英国の大学はこの1週間で、ふたつの朗報を受け取った。まず、2015年のタイムズ・ハイヤー・エデュケーション世界大学ランキングで、英国の大学34校が上位200校に入り、昨年の29校から数を伸ばした。もう一つはシンクタンクの高等教育政策研究所(HEPI)は「これぞ我々がソフトパワーと呼ぶものだ」と題した調査研究だ。オーストラリアのマルコム・ターンブル首相やイランのハッサン・ロウハニ大統領をはじめ、英国で大学以上の高等教育を受けた55人の大統領、首相、君主を特定した。
外国人学生を引きつけることの意義は、世界中に英国に好意を抱く有力者を育てるということにとどまらない。外国人学生がいなければ、多くの英国の大学の課程は存続し得ないのだ。この国の成功にとって最も重要な科学、技術、工学の大学院課程がそれにあたる。
だが、他国もこうした外国人学生の獲得に必死になっている今、英国が失っているものも多い。外国人学生を引きつけているのは、米国、オーストラリア、カナダなど、伝統的な英語圏のライバル校だけではない。オランダとドイツの大学は今年、ランキングの順位を上げており、英語でコースを提供する大学も増えている。
■中国人学生は増加
一見すると、欧州域外から英国へ来る学生の減少は、それほど警戒するような数字には見えない。132人の大学長を代表する全英大学協会(UUK)の昨年の報告書によると、受講を始める学生の数は10年から12年にかけて1.7%減少した。
だが、これは外国人学生の市場が急成長している中での減少であり、減少の背後にはいくつか重大な変化がある。英国の大学に来る中国人学生は大幅に増加しており、07年が2万5645人だったのに対し、12年は5万6535人に上った。対照的に、10年は2万3985人だったインド人学生の数は12年に1万2280人に減少した。
なぜ、これが問題になるのか。英国のインド人学生のかなりの割合が大学院生だが、中国人学生は大学の学部生が多い。また、中国人学生の49%は商学・経営学を専攻している。インド人学生の数がほぼ半減したことに伴い、科学、技術、工学、数学を専攻する外国人学生が10%減り、大学院のトートコース(科目履修型コース)が特に大きな打撃を受けた。UUKは、大学院生の数の減少は、こうしたコースの運営を困難にしかねないと話している。
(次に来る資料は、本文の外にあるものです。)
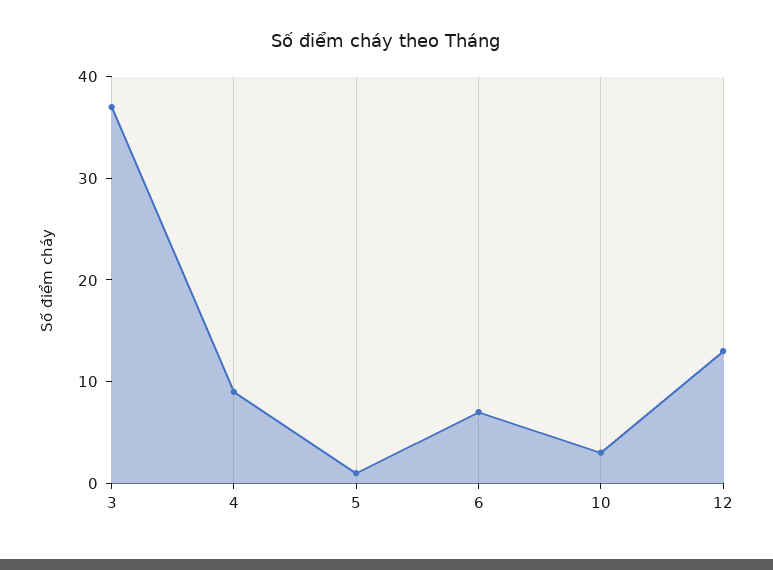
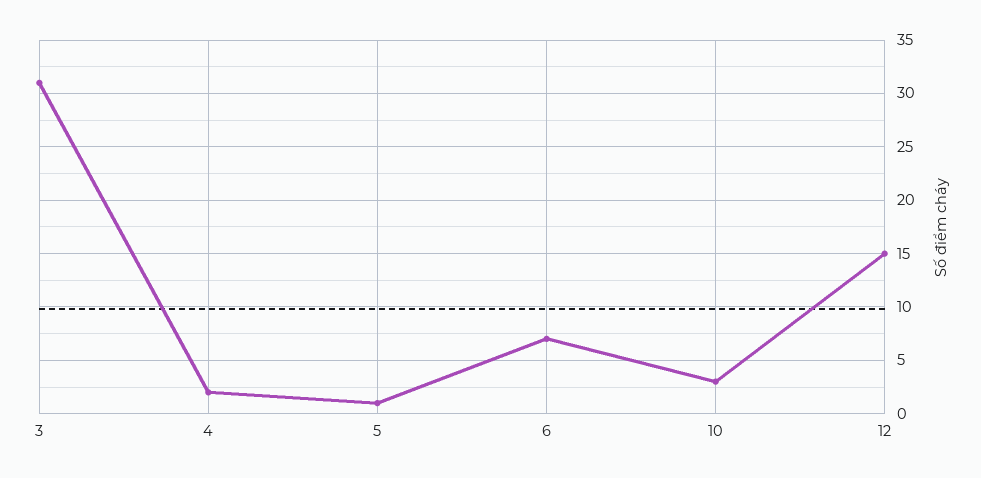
  {
-   "3": 37,
+   "3": 31,
-   "4": 9,
+   "4": 2,
    "5": 1,
    "6": 7,
    "10": 3,
-   "12": 13
+   "12": 15
  }

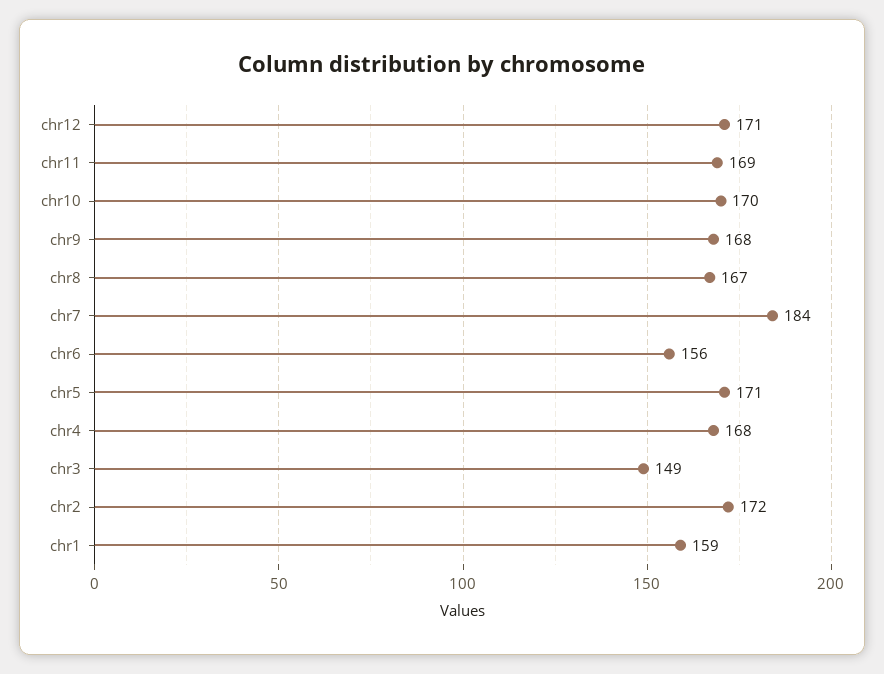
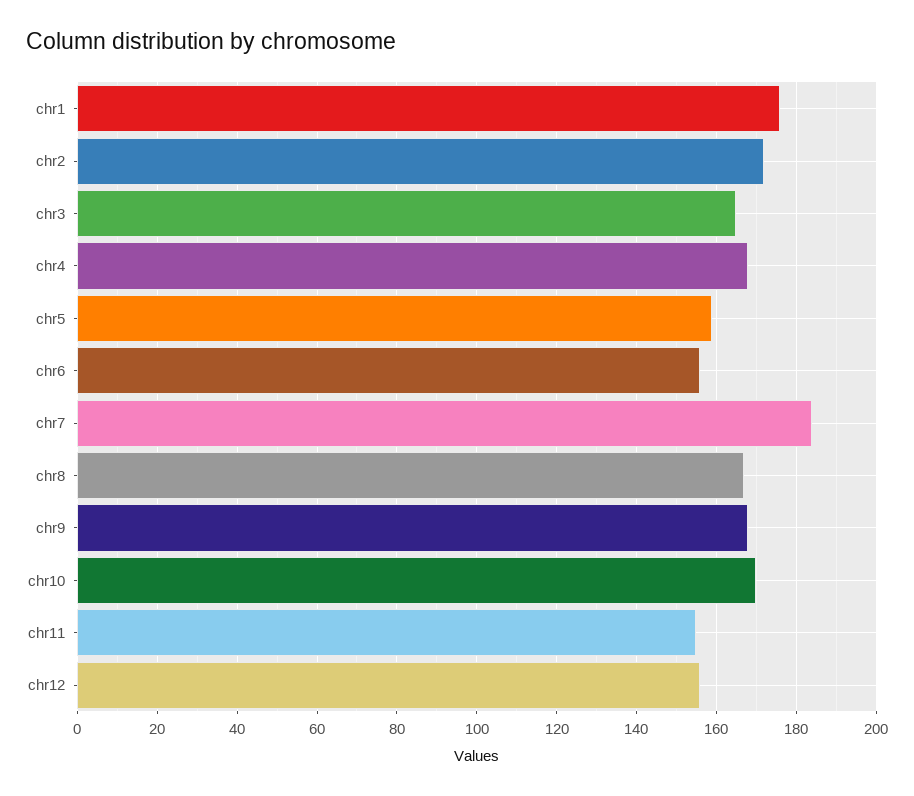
  {
-   "chr12": 171,
+   "chr12": 155,
-   "chr11": 169,
+   "chr11": 155,
    "chr10": 170,
    "chr9": 168,
    "chr8": 167,
    "chr7": 184,
    "chr6": 156,
-   "chr5": 171,
+   "chr5": 160,
    "chr4": 168,
-   "chr3": 149,
+   "chr3": 165,
    "chr2": 172,
-   "chr1": 159
+   "chr1": 175
  }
UUKによると、英国がインド人学生を失っている一方で、米国とオーストラリアの大学に入る学生数は増えている。
英国はなぜ、インド人学生を失っているのか。第1に、インド人は歓迎されないという認識のためだ。英国を訪れるインド人観光客に3000ポンド(約55万円)の保証金の支払いを求める政府の計画(後に放棄された)はこの認識を強くした。